Наливаю я ей, а сама и думаю: «Да-а, для кого как. Сколько, вон, поубивали, сколько раскулачили людей! Зазря! И бедных, и всяких кулачили!» В общем, не родня мы со Сталиной в энтом вопросе оказались. Думаю-то я думаю, Паша, а вслух не решаюсь перечить. Да! А Сталина моя не так ли разошлась! Раскраснелася! Ну, шутка ли, бутылку, считай, одна выпила! И я ей:

– Ты давай, Ангелина, закусывай, закусывай!
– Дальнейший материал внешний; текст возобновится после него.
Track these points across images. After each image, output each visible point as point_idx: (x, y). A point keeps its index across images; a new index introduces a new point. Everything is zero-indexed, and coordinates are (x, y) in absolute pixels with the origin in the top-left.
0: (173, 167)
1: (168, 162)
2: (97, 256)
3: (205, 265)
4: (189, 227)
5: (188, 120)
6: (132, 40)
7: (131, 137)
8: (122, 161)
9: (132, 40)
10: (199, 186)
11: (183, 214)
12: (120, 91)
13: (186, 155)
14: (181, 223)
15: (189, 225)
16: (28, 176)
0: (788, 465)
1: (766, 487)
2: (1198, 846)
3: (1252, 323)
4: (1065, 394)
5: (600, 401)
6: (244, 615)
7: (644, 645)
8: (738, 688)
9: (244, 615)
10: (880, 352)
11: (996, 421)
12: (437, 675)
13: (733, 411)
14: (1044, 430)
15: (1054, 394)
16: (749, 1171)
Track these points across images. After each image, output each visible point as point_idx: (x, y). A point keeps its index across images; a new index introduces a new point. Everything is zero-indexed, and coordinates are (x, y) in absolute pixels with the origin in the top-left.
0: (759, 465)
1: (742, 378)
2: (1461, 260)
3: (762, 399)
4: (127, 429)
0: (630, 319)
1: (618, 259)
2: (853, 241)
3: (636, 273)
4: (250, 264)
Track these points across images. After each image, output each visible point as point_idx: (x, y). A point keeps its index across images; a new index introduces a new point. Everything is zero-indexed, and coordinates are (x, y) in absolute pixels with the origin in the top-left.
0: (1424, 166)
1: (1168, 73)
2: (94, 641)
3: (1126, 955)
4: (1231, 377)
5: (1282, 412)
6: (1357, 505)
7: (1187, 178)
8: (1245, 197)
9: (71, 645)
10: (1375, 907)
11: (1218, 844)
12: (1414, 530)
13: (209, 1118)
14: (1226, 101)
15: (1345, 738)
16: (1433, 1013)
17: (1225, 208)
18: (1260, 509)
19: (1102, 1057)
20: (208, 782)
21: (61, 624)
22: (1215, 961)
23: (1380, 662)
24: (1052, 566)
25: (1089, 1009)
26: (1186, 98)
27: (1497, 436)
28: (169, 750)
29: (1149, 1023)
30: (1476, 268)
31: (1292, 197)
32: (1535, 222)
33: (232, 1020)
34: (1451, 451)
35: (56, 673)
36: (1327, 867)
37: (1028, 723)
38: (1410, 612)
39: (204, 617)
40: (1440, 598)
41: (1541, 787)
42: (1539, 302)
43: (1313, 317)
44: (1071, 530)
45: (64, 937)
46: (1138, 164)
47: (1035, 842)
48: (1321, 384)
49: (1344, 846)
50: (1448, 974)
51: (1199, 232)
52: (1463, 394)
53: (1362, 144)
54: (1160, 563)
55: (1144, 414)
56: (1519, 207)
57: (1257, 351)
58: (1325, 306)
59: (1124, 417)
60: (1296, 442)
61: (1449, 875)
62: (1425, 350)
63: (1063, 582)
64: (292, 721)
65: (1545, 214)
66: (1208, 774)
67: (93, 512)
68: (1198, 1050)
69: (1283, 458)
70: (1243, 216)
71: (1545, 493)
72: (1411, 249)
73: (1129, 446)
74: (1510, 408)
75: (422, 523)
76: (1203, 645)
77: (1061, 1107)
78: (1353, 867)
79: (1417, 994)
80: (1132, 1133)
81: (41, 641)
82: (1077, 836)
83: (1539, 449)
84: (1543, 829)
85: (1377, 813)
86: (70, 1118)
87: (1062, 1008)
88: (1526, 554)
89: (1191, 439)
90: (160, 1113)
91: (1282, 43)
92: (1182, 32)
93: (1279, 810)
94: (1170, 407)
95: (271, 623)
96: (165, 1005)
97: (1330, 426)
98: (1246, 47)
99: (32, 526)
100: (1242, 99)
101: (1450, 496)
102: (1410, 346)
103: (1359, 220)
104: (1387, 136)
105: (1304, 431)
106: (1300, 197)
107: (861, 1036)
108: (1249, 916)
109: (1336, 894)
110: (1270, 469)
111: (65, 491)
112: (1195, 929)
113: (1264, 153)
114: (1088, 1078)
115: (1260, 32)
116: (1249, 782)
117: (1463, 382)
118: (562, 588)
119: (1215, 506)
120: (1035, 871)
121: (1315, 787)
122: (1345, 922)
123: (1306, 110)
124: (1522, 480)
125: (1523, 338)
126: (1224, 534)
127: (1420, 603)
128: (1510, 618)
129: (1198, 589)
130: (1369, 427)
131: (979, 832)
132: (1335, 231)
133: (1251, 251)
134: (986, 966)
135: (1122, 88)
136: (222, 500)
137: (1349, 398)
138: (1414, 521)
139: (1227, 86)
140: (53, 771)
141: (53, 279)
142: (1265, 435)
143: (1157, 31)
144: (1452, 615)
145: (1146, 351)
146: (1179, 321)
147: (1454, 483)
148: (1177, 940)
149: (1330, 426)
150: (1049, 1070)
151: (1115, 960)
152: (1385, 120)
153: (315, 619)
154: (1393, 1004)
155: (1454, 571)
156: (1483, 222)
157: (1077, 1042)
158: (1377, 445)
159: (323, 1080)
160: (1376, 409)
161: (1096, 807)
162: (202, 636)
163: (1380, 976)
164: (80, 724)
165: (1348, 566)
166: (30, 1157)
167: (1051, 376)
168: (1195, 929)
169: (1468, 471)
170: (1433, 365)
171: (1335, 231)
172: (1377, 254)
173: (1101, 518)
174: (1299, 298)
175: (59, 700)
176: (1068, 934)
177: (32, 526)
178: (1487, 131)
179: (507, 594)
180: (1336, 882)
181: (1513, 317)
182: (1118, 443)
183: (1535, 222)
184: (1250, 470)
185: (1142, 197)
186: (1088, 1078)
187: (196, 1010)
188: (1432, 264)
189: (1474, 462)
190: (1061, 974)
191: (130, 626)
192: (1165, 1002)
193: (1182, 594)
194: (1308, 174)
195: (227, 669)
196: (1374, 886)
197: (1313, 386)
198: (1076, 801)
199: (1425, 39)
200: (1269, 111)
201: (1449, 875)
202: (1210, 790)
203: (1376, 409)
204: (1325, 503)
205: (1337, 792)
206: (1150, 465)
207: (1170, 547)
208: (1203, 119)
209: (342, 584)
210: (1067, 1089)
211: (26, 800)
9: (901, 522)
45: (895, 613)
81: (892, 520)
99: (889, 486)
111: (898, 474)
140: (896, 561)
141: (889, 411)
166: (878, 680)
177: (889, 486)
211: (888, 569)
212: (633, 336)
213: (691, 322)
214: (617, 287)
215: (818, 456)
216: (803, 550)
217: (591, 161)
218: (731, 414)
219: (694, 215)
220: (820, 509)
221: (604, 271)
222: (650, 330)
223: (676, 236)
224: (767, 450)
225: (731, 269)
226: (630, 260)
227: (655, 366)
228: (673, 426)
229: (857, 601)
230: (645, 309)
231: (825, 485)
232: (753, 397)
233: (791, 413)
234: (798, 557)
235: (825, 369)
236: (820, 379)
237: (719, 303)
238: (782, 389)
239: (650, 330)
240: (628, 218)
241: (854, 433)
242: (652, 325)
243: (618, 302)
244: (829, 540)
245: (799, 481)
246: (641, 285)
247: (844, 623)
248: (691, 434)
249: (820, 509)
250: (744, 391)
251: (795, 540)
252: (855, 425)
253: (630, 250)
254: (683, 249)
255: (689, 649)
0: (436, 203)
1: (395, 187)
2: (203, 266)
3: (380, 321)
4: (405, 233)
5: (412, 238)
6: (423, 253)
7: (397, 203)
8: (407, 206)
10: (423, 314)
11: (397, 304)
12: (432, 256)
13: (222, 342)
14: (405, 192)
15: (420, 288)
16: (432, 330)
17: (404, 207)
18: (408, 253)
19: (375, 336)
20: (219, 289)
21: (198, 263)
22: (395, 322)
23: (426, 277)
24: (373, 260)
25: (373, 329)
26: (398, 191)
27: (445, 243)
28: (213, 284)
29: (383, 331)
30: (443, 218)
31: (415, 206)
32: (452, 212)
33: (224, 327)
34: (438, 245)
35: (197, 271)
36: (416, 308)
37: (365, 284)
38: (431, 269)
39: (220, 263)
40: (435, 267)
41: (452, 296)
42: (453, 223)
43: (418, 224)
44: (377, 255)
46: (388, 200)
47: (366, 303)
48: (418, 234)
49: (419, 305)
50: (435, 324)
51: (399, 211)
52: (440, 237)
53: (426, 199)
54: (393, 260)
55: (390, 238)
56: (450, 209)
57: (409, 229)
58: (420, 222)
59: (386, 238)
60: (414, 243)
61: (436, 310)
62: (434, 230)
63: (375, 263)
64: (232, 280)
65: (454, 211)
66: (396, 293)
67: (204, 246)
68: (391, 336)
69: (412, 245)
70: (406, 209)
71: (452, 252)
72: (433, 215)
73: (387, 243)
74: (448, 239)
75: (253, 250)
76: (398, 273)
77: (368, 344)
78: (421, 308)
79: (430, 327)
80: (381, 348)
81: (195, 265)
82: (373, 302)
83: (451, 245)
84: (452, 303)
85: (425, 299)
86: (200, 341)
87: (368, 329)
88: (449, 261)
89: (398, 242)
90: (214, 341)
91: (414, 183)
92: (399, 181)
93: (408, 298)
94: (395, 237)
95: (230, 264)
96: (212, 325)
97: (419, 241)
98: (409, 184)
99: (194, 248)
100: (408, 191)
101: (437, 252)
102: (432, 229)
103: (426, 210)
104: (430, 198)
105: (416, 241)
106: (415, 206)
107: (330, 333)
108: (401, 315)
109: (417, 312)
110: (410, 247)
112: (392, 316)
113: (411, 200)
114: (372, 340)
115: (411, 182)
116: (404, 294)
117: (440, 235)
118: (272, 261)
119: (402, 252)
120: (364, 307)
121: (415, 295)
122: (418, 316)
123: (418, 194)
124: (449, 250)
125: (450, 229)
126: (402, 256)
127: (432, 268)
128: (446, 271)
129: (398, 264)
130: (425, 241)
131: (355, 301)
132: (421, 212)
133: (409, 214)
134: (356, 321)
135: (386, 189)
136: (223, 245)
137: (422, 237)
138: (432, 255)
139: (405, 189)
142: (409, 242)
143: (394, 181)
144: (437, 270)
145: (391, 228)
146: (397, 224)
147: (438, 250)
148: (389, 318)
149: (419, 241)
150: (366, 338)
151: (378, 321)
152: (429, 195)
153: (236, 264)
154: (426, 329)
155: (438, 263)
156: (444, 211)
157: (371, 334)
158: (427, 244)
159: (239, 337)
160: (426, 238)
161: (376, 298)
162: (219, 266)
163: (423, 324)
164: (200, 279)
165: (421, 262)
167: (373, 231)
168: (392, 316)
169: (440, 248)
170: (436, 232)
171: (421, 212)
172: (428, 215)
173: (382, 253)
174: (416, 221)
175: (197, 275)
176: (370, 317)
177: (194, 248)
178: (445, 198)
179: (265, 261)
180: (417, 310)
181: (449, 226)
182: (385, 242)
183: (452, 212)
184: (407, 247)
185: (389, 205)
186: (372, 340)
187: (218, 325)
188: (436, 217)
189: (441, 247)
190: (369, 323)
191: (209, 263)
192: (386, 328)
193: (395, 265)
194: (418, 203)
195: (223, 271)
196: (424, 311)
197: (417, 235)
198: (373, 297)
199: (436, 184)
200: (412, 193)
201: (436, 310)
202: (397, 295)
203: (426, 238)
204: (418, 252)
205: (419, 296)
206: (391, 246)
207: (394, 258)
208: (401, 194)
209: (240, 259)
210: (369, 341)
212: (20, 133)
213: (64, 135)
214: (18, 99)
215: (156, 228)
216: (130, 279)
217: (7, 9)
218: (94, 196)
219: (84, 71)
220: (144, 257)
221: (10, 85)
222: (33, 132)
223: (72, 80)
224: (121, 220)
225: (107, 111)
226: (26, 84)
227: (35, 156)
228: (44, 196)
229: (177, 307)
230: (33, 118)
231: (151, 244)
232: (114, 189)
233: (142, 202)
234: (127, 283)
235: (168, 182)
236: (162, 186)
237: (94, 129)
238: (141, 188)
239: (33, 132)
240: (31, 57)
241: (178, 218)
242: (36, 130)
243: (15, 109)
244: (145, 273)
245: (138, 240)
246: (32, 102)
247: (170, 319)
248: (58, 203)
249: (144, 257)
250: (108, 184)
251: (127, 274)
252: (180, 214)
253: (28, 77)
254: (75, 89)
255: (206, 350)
– Жили у нас на хуторе Дьяконском… – отмахивается она, – жили у нас на хуторе Дьяконском… подруга, не боись за меня! Я такова перевидала!.. Щас, щас… – Ангелина выпила, съела кусочек сала и продолжила: – Жили у нас в Дьяконском два брата Сухоруковы. Сергей и Степан! Чубатые такие! О-о, красавцы́! Они погодки были, но похожие! Как близнецы. Ну – два близнеца! Сергей старший, а Степан за ним. Если они были страсть как похожие внешне, то внутрях… это были совсем два разных человека. А пришлось мне, подруга, полюбить их, и того, и другова. И Сергея, и Степана. – Ангелина замолчала, вспоминая, ещё пару кусков сала в рот положила. – Мда… хорошая сала. Сергей мне больше нравился. Как, нравился? Любила я его страшно! Он был какой-то сходственный и справедливый, но дурак, открыто пошел против коммунистов. Зачем он пошел против коммунистов?! Сейчас бы жили с ним поживали, и детишки были бы… да. Не понимаю. Не успела разобраться. Хотя чего там разбираться?..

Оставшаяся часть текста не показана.